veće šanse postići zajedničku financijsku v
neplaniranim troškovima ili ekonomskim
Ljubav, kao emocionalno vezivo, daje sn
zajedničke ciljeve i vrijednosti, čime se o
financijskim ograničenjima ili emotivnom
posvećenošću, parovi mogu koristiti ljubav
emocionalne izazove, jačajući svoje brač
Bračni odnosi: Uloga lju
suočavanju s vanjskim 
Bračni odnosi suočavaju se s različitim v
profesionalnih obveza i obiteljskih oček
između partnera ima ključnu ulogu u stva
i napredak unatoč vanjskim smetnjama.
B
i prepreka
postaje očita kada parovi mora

-------

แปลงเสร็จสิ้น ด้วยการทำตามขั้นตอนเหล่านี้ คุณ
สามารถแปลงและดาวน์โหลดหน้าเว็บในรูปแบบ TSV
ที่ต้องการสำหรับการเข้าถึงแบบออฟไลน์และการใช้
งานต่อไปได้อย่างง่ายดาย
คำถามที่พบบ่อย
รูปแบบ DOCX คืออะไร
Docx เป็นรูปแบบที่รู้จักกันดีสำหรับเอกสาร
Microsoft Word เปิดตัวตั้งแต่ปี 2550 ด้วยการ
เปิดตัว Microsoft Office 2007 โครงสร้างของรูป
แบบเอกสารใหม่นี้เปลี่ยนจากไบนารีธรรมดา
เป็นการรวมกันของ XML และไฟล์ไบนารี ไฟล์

-------

> Directive
Retype only the lines above between the line with "veće šanse postići zajedničku financijsku v" and the line with "postaje očita kada parovi mora", counting those two lines as well, and keep every character as it is.

> The answer
veće šanse postići zajedničku financijsku v
neplaniranim troškovima ili ekonomskim
Ljubav, kao emocionalno vezivo, daje sn
zajedničke ciljeve i vrijednosti, čime se o
financijskim ograničenjima ili emotivnom
posvećenošću, parovi mogu koristiti ljubav
emocionalne izazove, jačajući svoje brač
Bračni odnosi: Uloga lju
suočavanju s vanjskim 
Bračni odnosi suočavaju se s različitim v
profesionalnih obveza i obiteljskih oček
između partnera ima ključnu ulogu u stva
i napredak unatoč vanjskim smetnjama.
B
i prepreka
postaje očita kada parovi mora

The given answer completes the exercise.